Work to be completed: In your answer, reproduce exactly the lines from the beginning of the listing below through the one containing "ECO-201 | Macroeconomics |", and only those lines.

Supplied records:
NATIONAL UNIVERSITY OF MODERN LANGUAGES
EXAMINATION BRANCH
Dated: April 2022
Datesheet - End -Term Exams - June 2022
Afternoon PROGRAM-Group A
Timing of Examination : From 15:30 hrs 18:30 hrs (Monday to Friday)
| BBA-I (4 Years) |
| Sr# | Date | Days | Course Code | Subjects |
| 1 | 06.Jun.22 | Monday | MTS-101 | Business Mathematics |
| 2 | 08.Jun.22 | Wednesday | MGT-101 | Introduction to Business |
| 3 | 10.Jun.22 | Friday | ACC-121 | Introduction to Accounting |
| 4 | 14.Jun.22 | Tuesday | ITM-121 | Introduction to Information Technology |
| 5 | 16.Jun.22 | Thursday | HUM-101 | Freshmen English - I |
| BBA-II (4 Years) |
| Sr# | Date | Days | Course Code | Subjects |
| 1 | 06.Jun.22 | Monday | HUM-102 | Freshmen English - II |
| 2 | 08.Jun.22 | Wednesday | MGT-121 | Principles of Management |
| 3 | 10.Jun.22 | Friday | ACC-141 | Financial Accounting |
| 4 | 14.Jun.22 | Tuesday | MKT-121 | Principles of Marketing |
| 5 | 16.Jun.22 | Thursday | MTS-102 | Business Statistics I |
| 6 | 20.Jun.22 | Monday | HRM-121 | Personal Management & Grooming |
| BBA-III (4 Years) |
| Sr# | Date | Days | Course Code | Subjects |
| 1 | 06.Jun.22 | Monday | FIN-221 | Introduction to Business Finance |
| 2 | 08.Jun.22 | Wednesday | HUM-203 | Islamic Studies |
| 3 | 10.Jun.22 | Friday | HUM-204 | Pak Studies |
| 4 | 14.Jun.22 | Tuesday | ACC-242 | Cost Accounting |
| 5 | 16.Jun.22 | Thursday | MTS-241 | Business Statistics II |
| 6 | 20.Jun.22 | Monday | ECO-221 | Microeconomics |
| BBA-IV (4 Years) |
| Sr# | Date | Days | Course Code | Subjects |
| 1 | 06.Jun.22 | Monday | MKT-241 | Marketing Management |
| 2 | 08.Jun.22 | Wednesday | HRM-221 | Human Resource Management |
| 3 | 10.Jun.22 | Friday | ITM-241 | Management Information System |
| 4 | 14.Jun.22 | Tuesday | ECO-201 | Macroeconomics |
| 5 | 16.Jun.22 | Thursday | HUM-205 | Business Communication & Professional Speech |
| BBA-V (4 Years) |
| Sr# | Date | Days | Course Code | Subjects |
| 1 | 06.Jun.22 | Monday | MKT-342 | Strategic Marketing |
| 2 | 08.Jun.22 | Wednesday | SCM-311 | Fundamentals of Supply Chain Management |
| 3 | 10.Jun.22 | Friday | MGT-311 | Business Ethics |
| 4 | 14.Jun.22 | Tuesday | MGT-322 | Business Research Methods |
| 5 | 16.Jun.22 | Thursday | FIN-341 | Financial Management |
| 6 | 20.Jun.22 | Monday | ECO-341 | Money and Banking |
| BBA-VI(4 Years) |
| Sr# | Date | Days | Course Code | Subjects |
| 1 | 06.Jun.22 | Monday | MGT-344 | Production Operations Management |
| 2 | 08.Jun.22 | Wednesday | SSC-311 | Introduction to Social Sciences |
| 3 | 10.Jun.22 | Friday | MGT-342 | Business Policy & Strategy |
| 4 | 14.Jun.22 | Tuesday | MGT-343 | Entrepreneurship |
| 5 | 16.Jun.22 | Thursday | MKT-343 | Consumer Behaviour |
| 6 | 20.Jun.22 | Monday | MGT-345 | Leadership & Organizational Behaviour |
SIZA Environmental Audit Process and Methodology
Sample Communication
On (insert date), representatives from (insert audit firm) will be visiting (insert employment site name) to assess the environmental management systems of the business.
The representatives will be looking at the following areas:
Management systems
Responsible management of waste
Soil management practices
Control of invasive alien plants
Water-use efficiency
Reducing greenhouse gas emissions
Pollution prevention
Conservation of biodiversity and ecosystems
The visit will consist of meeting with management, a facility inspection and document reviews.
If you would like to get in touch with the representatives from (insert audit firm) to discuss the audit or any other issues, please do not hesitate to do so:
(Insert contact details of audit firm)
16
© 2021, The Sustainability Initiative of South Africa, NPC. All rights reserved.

Task output:
NATIONAL UNIVERSITY OF MODERN LANGUAGES
EXAMINATION BRANCH
Dated: April 2022
Datesheet - End -Term Exams - June 2022
Afternoon PROGRAM-Group A
Timing of Examination : From 15:30 hrs 18:30 hrs (Monday to Friday)
| BBA-I (4 Years) |
| Sr# | Date | Days | Course Code | Subjects |
| 1 | 06.Jun.22 | Monday | MTS-101 | Business Mathematics |
| 2 | 08.Jun.22 | Wednesday | MGT-101 | Introduction to Business |
| 3 | 10.Jun.22 | Friday | ACC-121 | Introduction to Accounting |
| 4 | 14.Jun.22 | Tuesday | ITM-121 | Introduction to Information Technology |
| 5 | 16.Jun.22 | Thursday | HUM-101 | Freshmen English - I |
| BBA-II (4 Years) |
| Sr# | Date | Days | Course Code | Subjects |
| 1 | 06.Jun.22 | Monday | HUM-102 | Freshmen English - II |
| 2 | 08.Jun.22 | Wednesday | MGT-121 | Principles of Management |
| 3 | 10.Jun.22 | Friday | ACC-141 | Financial Accounting |
| 4 | 14.Jun.22 | Tuesday | MKT-121 | Principles of Marketing |
| 5 | 16.Jun.22 | Thursday | MTS-102 | Business Statistics I |
| 6 | 20.Jun.22 | Monday | HRM-121 | Personal Management & Grooming |
| BBA-III (4 Years) |
| Sr# | Date | Days | Course Code | Subjects |
| 1 | 06.Jun.22 | Monday | FIN-221 | Introduction to Business Finance |
| 2 | 08.Jun.22 | Wednesday | HUM-203 | Islamic Studies |
| 3 | 10.Jun.22 | Friday | HUM-204 | Pak Studies |
| 4 | 14.Jun.22 | Tuesday | ACC-242 | Cost Accounting |
| 5 | 16.Jun.22 | Thursday | MTS-241 | Business Statistics II |
| 6 | 20.Jun.22 | Monday | ECO-221 | Microeconomics |
| BBA-IV (4 Years) |
| Sr# | Date | Days | Course Code | Subjects |
| 1 | 06.Jun.22 | Monday | MKT-241 | Marketing Management |
| 2 | 08.Jun.22 | Wednesday | HRM-221 | Human Resource Management |
| 3 | 10.Jun.22 | Friday | ITM-241 | Management Information System |
| 4 | 14.Jun.22 | Tuesday | ECO-201 | Macroeconomics |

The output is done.